Ha soggiornato per lunghi periodi a New York, tra il 2004 e il 2016. In questi anni ha pubblicato due guide personali della Grande Mela, realizzato una serie di documentari sulla vita newyorkese e curato l’Antologia New York Stories.
Grande amante della montagna, da bambino trascorreva le vacanze estive in Valle D’Aosta, luogo in cui ha scelto di vivere trent’anni dopo. A 1800 metri, a Estoul, ha costruito e gestisce un rifugio culturale.
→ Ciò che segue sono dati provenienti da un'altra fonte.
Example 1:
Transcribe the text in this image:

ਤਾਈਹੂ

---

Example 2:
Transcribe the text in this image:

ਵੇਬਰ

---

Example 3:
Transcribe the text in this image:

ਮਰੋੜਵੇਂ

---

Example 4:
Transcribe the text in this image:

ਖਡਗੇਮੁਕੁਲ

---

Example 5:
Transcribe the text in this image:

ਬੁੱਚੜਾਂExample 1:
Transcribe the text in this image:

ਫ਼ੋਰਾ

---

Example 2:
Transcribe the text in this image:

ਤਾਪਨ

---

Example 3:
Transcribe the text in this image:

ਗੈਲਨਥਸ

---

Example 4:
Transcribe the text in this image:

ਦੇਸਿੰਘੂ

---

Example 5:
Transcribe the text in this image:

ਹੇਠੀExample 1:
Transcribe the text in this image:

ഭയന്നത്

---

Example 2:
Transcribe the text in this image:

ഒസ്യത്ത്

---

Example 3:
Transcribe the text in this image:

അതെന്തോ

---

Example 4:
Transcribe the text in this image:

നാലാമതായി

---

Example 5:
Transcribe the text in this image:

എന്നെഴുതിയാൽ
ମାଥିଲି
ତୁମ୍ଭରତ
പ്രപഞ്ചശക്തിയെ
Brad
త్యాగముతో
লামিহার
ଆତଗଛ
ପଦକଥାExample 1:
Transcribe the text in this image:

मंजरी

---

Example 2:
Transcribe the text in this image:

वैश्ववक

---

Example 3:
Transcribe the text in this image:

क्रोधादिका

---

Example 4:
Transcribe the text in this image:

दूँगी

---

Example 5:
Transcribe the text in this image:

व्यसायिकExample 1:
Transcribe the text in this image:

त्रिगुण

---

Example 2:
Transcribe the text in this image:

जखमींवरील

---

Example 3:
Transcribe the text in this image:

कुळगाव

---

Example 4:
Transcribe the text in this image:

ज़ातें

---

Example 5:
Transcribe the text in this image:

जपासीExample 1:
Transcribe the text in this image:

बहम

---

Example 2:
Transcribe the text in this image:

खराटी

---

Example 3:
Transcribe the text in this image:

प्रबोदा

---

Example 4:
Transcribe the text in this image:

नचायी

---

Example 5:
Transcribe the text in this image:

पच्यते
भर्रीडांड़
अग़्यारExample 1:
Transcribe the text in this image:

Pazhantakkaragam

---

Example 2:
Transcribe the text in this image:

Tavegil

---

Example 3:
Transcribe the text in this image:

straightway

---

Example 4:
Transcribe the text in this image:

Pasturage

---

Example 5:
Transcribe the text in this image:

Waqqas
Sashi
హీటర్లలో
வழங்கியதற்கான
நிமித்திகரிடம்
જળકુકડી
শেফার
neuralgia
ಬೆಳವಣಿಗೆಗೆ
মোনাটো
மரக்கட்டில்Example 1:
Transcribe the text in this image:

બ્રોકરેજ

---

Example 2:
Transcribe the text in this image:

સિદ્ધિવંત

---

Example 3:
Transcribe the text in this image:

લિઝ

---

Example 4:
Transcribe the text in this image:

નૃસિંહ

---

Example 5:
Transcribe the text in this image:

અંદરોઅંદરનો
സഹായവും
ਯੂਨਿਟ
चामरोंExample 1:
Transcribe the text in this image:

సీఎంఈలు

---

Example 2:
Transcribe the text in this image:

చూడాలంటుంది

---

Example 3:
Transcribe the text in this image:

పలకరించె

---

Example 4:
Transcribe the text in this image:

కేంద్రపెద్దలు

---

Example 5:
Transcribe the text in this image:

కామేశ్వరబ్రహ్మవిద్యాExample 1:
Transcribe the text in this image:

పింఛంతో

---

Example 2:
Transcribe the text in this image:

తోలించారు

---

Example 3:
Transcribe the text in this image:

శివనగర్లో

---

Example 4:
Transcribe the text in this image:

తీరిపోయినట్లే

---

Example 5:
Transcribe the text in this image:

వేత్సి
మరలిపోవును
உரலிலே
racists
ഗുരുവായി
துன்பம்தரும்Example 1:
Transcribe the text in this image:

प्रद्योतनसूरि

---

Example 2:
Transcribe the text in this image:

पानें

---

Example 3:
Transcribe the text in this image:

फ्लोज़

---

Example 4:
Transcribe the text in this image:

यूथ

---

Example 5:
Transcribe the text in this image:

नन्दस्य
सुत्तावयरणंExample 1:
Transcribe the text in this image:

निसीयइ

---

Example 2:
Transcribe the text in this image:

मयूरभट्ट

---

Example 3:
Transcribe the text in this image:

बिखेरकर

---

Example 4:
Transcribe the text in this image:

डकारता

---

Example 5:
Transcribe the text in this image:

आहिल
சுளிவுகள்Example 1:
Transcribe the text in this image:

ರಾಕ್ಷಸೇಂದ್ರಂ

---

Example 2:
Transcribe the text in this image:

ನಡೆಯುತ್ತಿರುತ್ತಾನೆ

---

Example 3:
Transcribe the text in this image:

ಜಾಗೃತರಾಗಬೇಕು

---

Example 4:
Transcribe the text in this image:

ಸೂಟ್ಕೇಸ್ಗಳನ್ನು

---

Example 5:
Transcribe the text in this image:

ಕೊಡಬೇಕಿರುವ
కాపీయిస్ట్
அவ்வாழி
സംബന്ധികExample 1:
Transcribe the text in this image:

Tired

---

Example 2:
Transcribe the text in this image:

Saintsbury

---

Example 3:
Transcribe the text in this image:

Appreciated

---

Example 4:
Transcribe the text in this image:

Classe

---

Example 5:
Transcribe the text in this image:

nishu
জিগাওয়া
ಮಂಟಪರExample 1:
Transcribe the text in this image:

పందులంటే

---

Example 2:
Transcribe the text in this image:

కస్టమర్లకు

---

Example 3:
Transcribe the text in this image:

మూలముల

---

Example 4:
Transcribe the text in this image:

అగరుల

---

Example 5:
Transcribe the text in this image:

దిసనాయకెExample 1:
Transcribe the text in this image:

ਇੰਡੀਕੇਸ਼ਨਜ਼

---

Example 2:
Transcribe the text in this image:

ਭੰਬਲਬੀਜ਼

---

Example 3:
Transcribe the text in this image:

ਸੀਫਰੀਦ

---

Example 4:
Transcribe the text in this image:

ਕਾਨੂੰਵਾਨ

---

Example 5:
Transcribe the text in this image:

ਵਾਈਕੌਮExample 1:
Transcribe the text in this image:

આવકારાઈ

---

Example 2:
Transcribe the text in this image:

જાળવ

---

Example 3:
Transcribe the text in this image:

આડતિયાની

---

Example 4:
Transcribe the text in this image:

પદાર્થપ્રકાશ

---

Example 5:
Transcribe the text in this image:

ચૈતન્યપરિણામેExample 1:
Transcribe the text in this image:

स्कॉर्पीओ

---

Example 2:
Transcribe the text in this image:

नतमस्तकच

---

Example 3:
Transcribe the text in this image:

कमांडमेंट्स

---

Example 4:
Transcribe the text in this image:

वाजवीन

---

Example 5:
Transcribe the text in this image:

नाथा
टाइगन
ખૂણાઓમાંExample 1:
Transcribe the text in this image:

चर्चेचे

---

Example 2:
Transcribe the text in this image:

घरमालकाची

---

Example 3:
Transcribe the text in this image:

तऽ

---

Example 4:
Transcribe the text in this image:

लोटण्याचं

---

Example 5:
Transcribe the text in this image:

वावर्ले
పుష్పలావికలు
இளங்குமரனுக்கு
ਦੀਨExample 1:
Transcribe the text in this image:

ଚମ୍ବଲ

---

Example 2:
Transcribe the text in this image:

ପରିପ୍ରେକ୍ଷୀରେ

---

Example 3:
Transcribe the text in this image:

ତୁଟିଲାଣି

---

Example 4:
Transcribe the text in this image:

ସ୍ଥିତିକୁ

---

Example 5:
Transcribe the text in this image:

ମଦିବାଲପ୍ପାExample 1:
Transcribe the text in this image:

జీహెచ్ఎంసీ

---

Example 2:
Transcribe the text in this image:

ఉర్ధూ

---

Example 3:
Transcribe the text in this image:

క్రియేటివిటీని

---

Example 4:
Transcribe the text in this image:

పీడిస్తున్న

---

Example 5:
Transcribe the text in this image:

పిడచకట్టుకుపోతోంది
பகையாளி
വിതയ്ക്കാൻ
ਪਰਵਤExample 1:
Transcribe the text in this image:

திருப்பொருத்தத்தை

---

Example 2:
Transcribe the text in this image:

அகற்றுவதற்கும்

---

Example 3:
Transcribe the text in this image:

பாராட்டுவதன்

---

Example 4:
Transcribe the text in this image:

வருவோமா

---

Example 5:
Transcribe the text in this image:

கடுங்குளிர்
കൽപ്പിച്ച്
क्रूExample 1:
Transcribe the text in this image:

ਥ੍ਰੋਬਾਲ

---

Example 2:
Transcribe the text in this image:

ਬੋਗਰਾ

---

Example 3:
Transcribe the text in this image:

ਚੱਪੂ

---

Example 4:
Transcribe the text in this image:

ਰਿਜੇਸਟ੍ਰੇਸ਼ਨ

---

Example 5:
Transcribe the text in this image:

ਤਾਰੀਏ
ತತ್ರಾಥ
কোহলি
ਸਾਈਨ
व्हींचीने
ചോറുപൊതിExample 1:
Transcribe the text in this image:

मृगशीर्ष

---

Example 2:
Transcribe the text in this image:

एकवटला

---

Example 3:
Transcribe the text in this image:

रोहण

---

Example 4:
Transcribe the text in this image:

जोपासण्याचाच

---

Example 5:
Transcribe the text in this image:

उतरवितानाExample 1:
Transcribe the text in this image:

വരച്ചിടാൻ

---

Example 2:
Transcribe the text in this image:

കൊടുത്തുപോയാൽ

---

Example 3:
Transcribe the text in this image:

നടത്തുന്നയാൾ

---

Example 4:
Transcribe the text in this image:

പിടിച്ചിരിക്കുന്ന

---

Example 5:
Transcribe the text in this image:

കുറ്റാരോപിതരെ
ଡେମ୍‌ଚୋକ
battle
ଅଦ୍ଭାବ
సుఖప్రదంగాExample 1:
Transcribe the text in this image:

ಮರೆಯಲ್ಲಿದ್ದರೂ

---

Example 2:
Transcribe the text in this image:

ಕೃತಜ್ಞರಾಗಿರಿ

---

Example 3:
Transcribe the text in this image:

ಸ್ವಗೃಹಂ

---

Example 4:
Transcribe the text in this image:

Nel 2016 è uscito il suo primo romanzo “Le otto montagne”, con cui si è aggiudicato il Premio Strega nel 2017, Il Prix Médicis étranger, l’English Pen Traslates Award, il Premio Itas e il Grand Prize del Bannf Mountain Book Competition. Nel 2018 ha pubblicato “Senza mai arrivare in cima”, racconto della sua esperienza sulle cime dell’Himalaya.
È del 2021 il suo ultimo romanzo “La felicità del lupo”.